Она на секунду задержала взгляд на Элдере, потом опять отвернулась.
– Я знаю, надо было написать, оставить записку, позвонить, что угодно… Бедная мама, что ей, должно быть, пришлось пережить! Но когда я прочитала про все это в газетах, узнала про всю эту шумиху – это даже в местных газетах было, – я просто не смогла ничего сделать. Не знаю, что со мной было – то ли стыдно стало, то ли неудобно, – но чем больше проходило времени, тем более невозможным это казалось – написать или позвонить. А папа сказал, что именно так она обращалась с ним все эти годы – как будто он уже умер. Ничего, сказал он, она переживет, как-нибудь справится. – Она легко коснулась его руки: – Она справилась, не так ли?
– Ну, не совсем…
Элдер как раз думал о Хелен, о ее распавшемся браке, о ее паломничествах, когда она возлагала цветы на место, которое вовсе и не было могилой.
– Мы всегда доходим до парка, – сказала Сьюзен, указывая куда-то вперед. – Там есть место, где можно укрыться от ветра и поесть. У нас обычно остается один лишний сандвич.
– Спасибо.
– Лучше вам отдать, чем чайкам. – И она с притворной яростью замахала кулаком птицам, кружащимся над головой: – Ишь, негодные! Побирушки несчастные! – Она улыбнулась, и при этом лицо ее совершенно преобразилось. – Это из книжки, я ее читала в детстве. Они там всегда крали завтрак у смотрителя маяка. И он их так и обзывал, побирушками.
Все еще улыбаясь, она отвинтила крышку термоса. Элдер держал чашку, пока она наливала в нее чай.
Сначала она дала попить отцу, поддерживая ему голову и ловко вытирая бумажным полотенцем жидкость, вытекавшую изо рта.
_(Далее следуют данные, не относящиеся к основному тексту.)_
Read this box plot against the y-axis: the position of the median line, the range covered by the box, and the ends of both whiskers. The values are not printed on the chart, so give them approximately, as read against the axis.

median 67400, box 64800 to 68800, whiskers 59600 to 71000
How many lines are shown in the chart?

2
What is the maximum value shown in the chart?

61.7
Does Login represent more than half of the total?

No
Они сели возле инвалидного кресла, занявшись своими сандвичами и глядя на море.
– Когда я сюда приехала, все складывалось просто отлично. Окончила школу, очень неплохо окончила. И с папой было просто здорово, он был мне настоящий друг, как школьный приятель. Другие девчонки вечно завидовали: вот бы мне такого папу, как у тебя! Потом, после колледжа, я получила эту работу, в детском театре. Всем понемногу занималась. То, чего мне всегда хотелось. Мы иногда ездили на гастроли, в небольшие турне. Это было, когда мы поехали в Крайстчерч – тогда у папы случился первый удар. Он был в больнице, когда я вернулась. Ничего серьезного, сказал доктор. Ему просто надо поосторожнее себя вести, понимаете; он действительно поправился, руки-ноги снова стали нормально действовать. И разговаривать мы могли как раньше, и с головой у него было все в порядке, он…
Она поставила чашку и на секунду прикрыла глаза.
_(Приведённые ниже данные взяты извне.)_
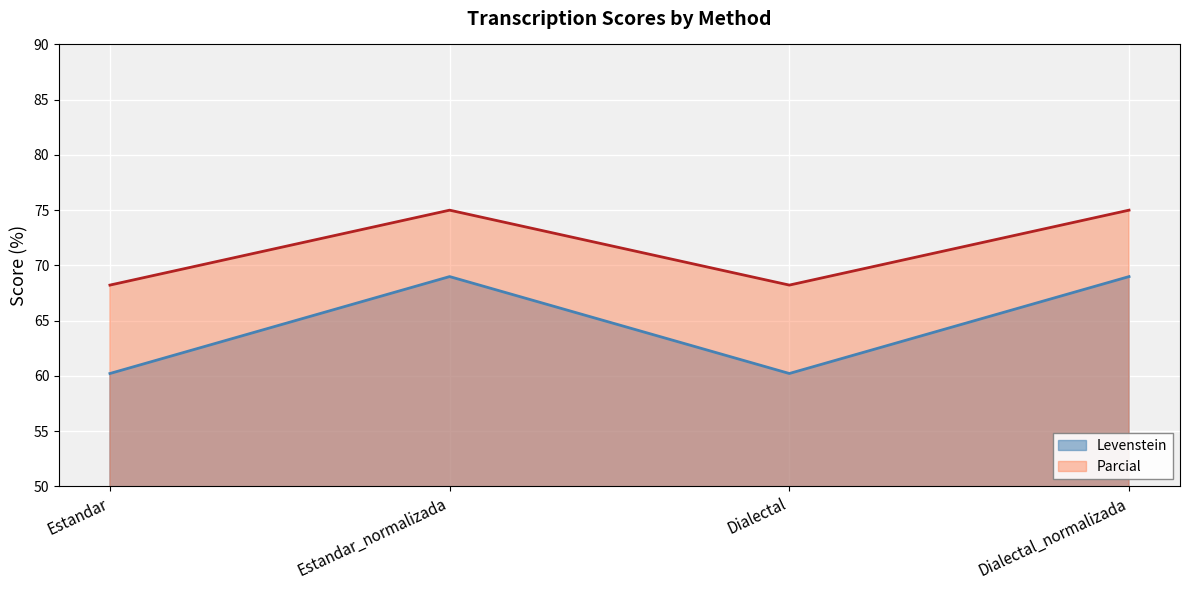

At which category is the sum across all series the highest?

Estandar_normalizada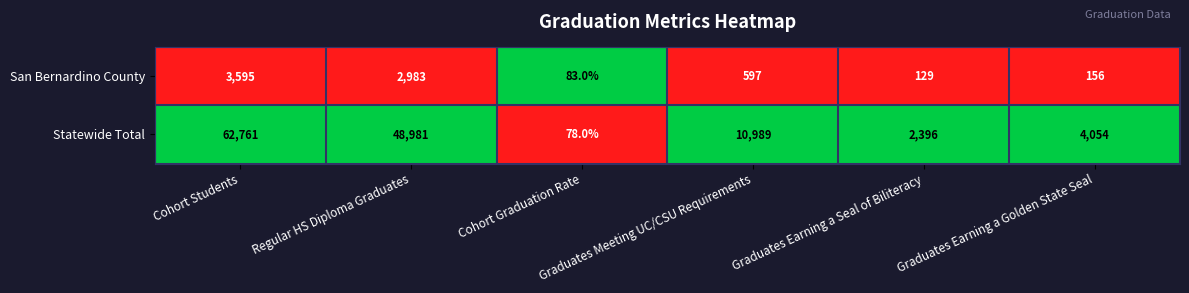

List the series in order of their peak value, lowest first.

San Bernardino County, Statewide Total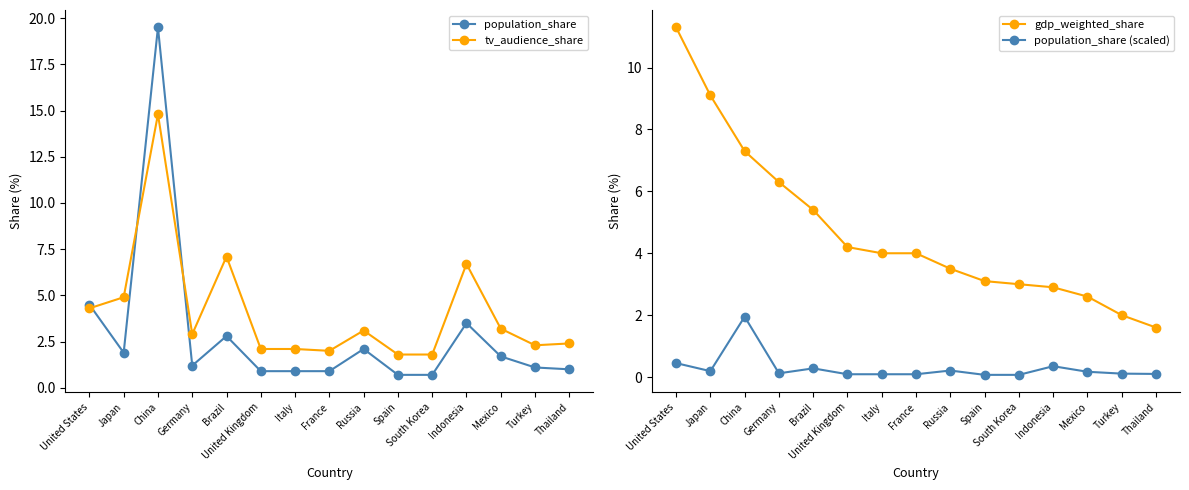

Reading right to left, list all the values displayed in this chart.

population_share: 1.0	1.1	1.7	3.5	0.7	0.7	2.1	0.9	0.9	0.9	2.8	1.2	19.5	1.9	4.5
tv_audience_share: 2.4	2.3	3.2	6.7	1.8	1.8	3.1	2.0	2.1	2.1	7.1	2.9	14.8	4.9	4.3
gdp_weighted_share: 1.6	2.0	2.6	2.9	3.0	3.1	3.5	4.0	4.0	4.2	5.4	6.3	7.3	9.1	11.3
population_share (scaled): 0.1	0.1	0.2	0.3	0.1	0.1	0.2	0.1	0.1	0.1	0.3	0.1	1.9	0.2	0.5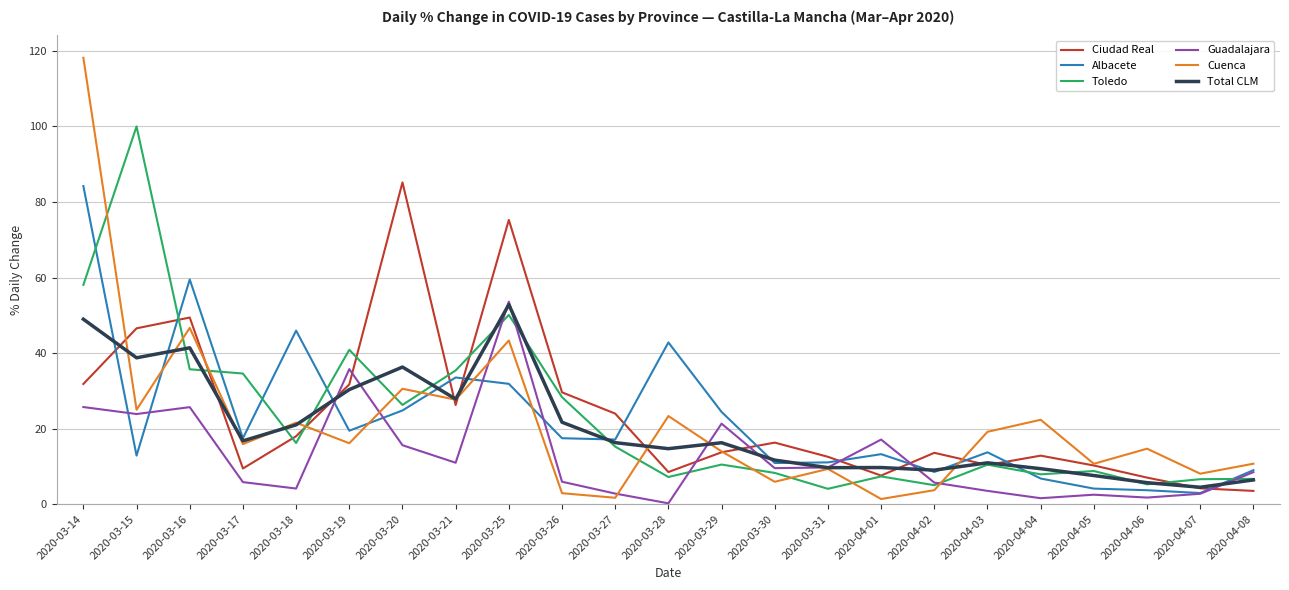

Is this an area chart (filled region under the line)?

No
– После этого он уже не мог работать, но это не имело значения, мы вполне справлялись. А потом, еще три года спустя, у него случился еще один инсульт, обширный. И ему уже нужен был кто-то, кто ухаживал бы за ним все время, и мне было удобнее просто бросить работу. Он не в состоянии… он совсем не может ничего для себя сделать… Все еще не может.
Подавшись к отцу, она сжала его руку.
– Нам, конечно, было бы лучше оставаться в Карори, где мы тогда жили, но он всегда мечтал перебраться сюда, здесь ему больше нравилось. Этот домик он купил для меня, как только я сюда приехала. Тогда здесь было не так много домов. Дикое было место. «Когда я умру, – говорил он мне, – вот здесь я хотел бы, чтобы развеяли мой пепел, здесь, на берегу».